**Task description**
From the entries below, tally how many lines contain "στις" and report only that figure.

**The records**
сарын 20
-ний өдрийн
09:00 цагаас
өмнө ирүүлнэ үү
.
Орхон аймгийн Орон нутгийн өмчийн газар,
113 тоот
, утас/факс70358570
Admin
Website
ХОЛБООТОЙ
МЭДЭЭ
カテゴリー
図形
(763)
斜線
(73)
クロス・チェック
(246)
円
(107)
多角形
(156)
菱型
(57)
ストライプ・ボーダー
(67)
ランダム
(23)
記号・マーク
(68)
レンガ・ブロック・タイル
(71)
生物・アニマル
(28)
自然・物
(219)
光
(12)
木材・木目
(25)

---

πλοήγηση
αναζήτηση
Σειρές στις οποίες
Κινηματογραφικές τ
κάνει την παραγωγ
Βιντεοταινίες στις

**Your response**
2